With the
daily news reporting ever increasing mass surveillance and data collection by
alphabet soup agencies it is not surprising that many online users are
interested in considering alternative modes of connectedness and communication
while retaining the utility and convenience of a much beloved internet.
Darknets (a hidden but very real parallel internet), when used in socially
acceptable ways, are suggested by some as a means of avoiding the “spynet” (aka
regular internet). The idea is that rather than relegating the vast anonymous cyberspace
of darknets as synonymous for a haven of miscreants, and until more data protection
and privacy promoting laws are enacted, people may at least in part decide to
develop a community presence or otherwise utilize the net (e.g. personal web searches) in more securely encrypted and anonymized
settings.

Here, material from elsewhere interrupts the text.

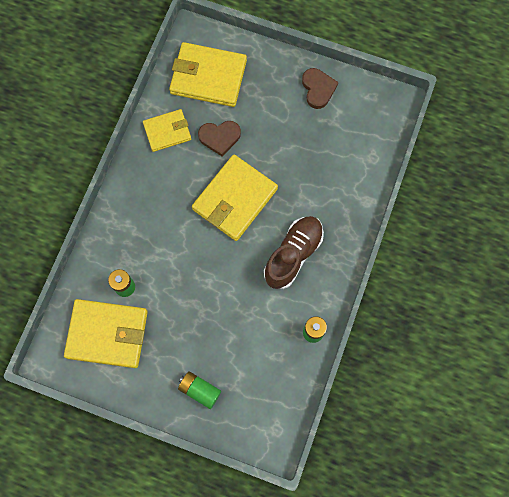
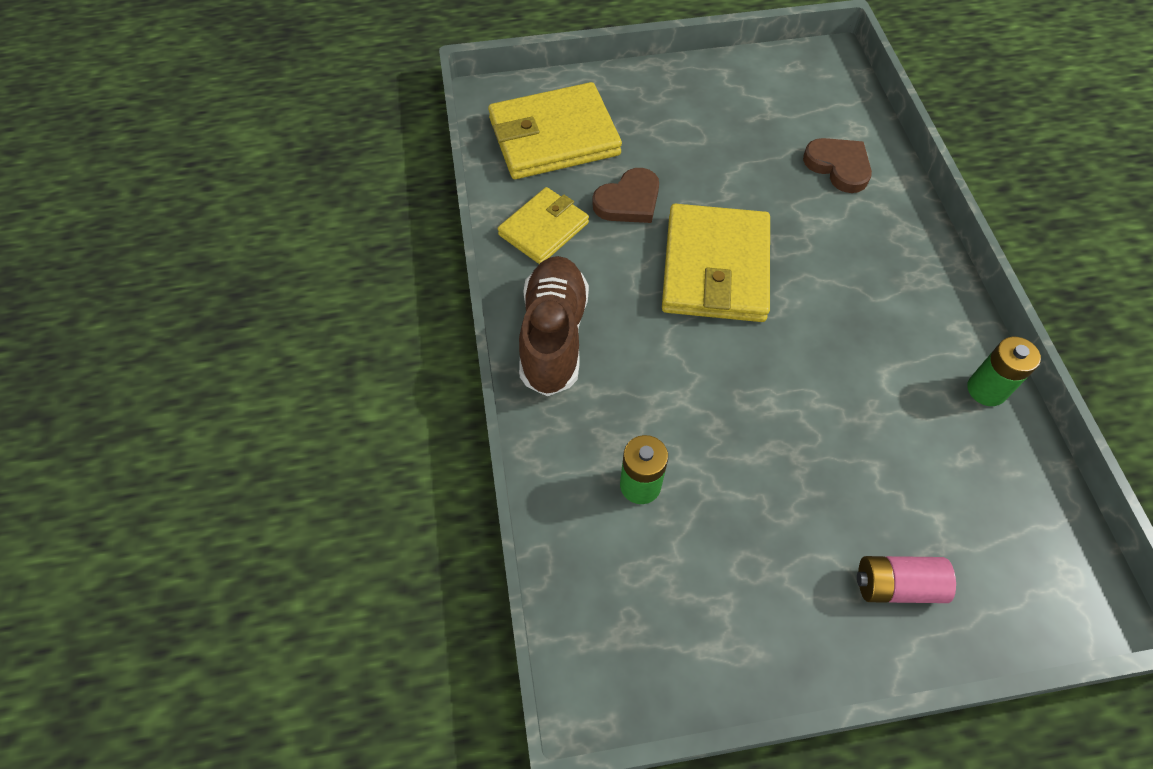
camera: 30 degrees left, 15 degrees down
(107, 334) = (666, 583): yellow wallet -> none
(200, 390) = (897, 585): green battery -> pink battery
(293, 255) = (862, 298): brown shoe -> brown shoe (553, 336)
(318, 89) = (718, 87): brown heart -> brown heart (838, 166)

This can also be used to encourage anything from a peer-to-peer early
internet community feel to setting up a Tor service to allow a safe and secure
venue for whistleblowers to reveal misdeeds of their employers without threat
of retaliatory measures, as news agencies such as The New Yorker has done. It is interesting seeing these active
processes that can be taken to maintain privacy, although the fact that Darknet
is also being used for nefarious ways (e.g. drug dealings, pedophilia, etc) raises the tensions of where to maintain
the balance between privacy and surveillance.